Venezuela, the “how not to be a country” poster child, has been in dire economic straights for a long time. That much we know.
In fact, so dire is Venezuela’s economy that a video game’s virtual currency is worth far more than its real-life currency the bolivar. As such, many Venezuelan’s can’t afford simple things like bread or toilet paper.
As a quick fix, Venezuela’s socialist President Nicolas Maduro ordered that minimum wage in the country be jacked up some 3000 percent so that Venezuelans can have a living wage. What resulted was a lot of firings as businesses could no longer afford their employees.
Starting this week, 7 million employees are guaranteed 1,800 bolivars a month — worth about $20 at the black-market rate. President Nicolas Maduro intended the mandate as political boost, but it’s having the opposite effect as companies, already hit by Venezuela’s epic economic contraction, tell workers they can’t afford to keep them.
While there have been many similar moves in the past, never has one been so disruptive, arriving amid hyperinflation, depression and devaluation. Some employers are restructuring costs, rejiggering pay scales and negotiating settlements with workers. Others are simply dismissing people. Much of the action happens secretively as companies try to avoid punishment by the government, which has been jailing those it believes are flouting the rules.

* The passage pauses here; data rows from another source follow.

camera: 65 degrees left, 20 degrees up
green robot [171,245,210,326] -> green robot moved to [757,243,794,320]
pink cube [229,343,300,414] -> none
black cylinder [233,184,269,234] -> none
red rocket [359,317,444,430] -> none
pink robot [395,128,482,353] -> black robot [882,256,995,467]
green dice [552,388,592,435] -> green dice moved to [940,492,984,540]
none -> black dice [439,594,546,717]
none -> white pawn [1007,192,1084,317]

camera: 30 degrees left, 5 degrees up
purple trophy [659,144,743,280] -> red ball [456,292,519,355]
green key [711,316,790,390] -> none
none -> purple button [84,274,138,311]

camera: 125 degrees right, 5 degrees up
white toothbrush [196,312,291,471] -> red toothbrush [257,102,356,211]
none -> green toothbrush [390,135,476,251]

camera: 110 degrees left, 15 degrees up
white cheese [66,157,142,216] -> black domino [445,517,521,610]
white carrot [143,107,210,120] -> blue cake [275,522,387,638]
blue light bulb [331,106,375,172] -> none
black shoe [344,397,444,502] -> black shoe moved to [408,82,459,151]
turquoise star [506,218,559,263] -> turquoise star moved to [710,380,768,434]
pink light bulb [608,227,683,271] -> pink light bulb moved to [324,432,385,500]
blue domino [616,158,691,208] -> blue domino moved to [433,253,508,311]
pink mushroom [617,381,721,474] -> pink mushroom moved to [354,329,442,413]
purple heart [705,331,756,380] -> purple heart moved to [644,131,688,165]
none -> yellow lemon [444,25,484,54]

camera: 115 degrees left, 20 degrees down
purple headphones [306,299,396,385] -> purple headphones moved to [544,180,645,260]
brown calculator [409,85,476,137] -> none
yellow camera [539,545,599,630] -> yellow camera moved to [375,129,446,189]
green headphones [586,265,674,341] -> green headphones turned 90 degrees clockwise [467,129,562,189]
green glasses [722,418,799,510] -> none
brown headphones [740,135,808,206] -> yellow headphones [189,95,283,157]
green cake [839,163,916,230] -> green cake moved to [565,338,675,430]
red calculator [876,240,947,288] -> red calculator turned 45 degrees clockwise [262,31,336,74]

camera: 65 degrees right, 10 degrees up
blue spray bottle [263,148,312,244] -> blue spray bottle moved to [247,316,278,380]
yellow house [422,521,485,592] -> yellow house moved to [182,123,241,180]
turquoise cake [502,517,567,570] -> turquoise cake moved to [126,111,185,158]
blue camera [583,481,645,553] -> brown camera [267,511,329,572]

How the Venezuelan government didn’t see this coming is beyond me, but when you’re a socialist dictator looking to score political points in your failing country, the correct answer is always “give someone else’s stuff away.” That it would have brought people back into the realm of milk and honey is a pipe dream. You can’t give to one without taking from another, and when you take too much from one, they run out of stuff for you to give out.
This pattern is seen repeated throughout the world, even here in the U.S.
Starbucks had to close over 100 stores in June in areas where the “Fight for 15” crowd had victories, choosing instead to move the stores to a less expensive area.
In fact, research was done to see what would happen if California was able to secure a $15 an hour for the state by the Employment Policies Institute, and found Californians will have lost over 400,000 jobs by 2022 due to the fact that businesses wouldn’t be able to afford the extra expense.
The punchline is that raising wages does nothing to help. It only leaves people jobless.